Queda, es verdad, el debate de qué es lo que deberían haber hecho la Fiscalía y el propio Gobierno ante la difusión de una noticia falsa como lo era que la propuesta de pacto con González Amador había partido del Ministerio Público.

Seguro que a Pedro Sánchez, García Ortiz, Óscar López, Sánchez Acera, Vallés o Antolín se les pasaron por la cabeza las mismas indignadas preguntas que al personaje de Carmen Machi. Y llegaron a la misma conclusión: no iban a permitir que la mentira prevaleciera, teniendo como tenían un medio para que aflorara la prueba documental de la verdad.
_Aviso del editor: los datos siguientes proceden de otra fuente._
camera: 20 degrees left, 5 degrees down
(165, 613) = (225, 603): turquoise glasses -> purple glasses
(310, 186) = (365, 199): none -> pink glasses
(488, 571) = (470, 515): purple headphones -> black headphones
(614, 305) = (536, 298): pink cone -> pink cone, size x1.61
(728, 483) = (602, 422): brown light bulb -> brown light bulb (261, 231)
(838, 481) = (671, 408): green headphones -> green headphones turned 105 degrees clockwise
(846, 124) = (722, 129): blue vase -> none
Lástima que fuera ilícito.

La respuesta correcta a su dilema podían haberla encontrado en otra magnífica serie de televisión, esta de sólo dos capítulos. Me refiero a Enemigos que, con guión de Ferdinand Von Schirach, muestra el secuestro de una niña desde la perspectiva antagónica del policía que cree haber detenido al culpable y del abogado defensor de este.

Cuando el policía justifica haber torturado al sospechoso hasta hacerle confesar el lugar en donde estaba encerrada la niña, mantiene un tenso diálogo con el abogado, interpretado por un descomunal Klaus Maria Brandauer:

— ¿Y qué hago si de otra manera no obtengo ninguna respuesta?
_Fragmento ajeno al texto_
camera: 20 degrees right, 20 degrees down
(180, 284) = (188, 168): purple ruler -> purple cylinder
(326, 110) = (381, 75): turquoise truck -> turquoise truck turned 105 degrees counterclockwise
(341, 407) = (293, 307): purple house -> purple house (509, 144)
— Pues nada, quedarse sin ella. Es tan sencillo como eso. Tenemos que ponernos límites. No hay que buscar la verdad a cualquier precio.

Esa es la sustancia de la cuestión respecto a la guerra sucia de los GAL, el fraude fiscal de Celeste o la negociación de González Amador con la Fiscalía. Con un agravante definitivo: si alguien no puede invocar la doctrina de los renglones torcidos de Dios, es precisamente Dios.
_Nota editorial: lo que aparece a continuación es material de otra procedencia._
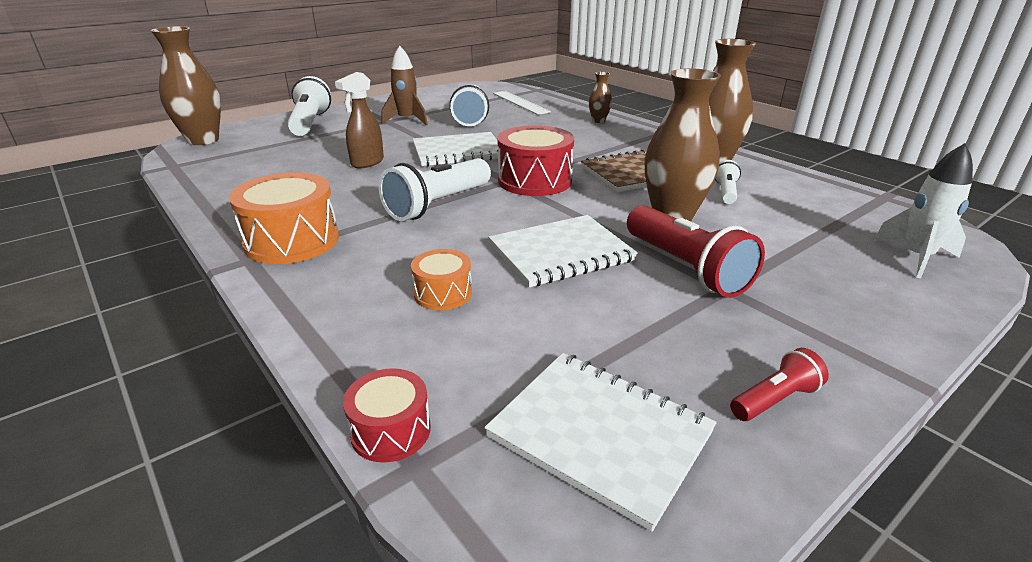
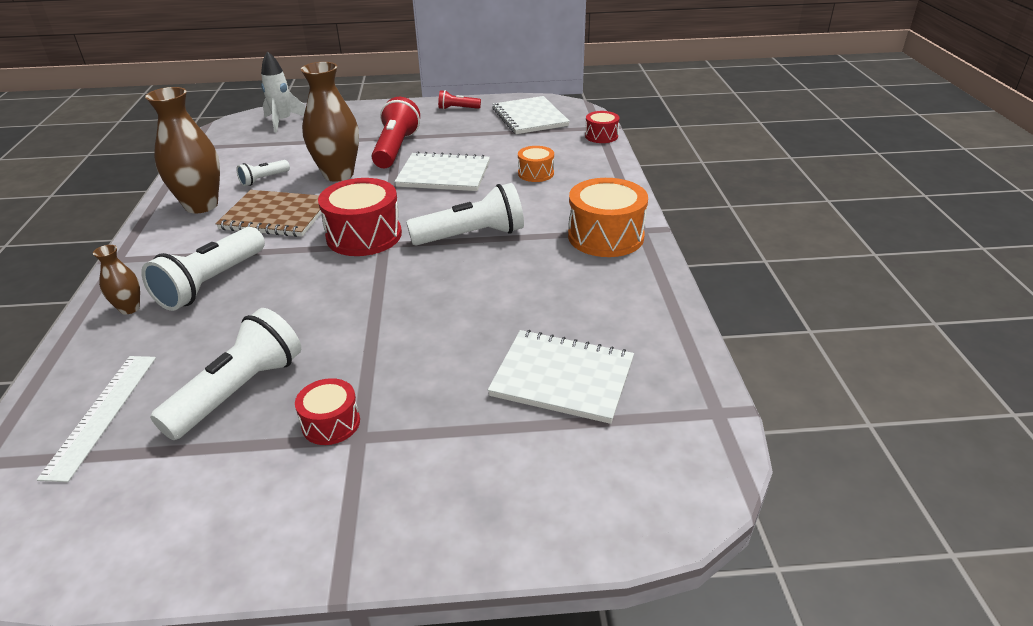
camera: 145 degrees left, 5 degrees up
(203, 140) = (675, 491): brown vase -> none
(310, 123) = (479, 487): white flashlight -> white flashlight (211, 283)
(367, 162) = (479, 322): brown spray bottle -> none
(407, 120) = (331, 423): brown rocket -> red drum
(458, 152) = (367, 306): white notebook -> white notebook (562, 378)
Si alguien no puede escudarse en la consecución de un bien público para cometer un delito es quien representa al Estado. Porque una sociedad democrática puede afrontar el terrorismo, el fraude o la falsedad, siempre y cuando no se cometan en su nombre.

Por eso, aquella mañana aciaga en la que el Poder cometió un infame delito de revelación de secretos, el único que pareció decirse a sí mismo —aunque fuera con la boca pequeña—, «tenemos que ponernos límites«, fue Juan Lobato.

Por eso, cuando el otro día coincidí con él, lo abracé después de saludarlo.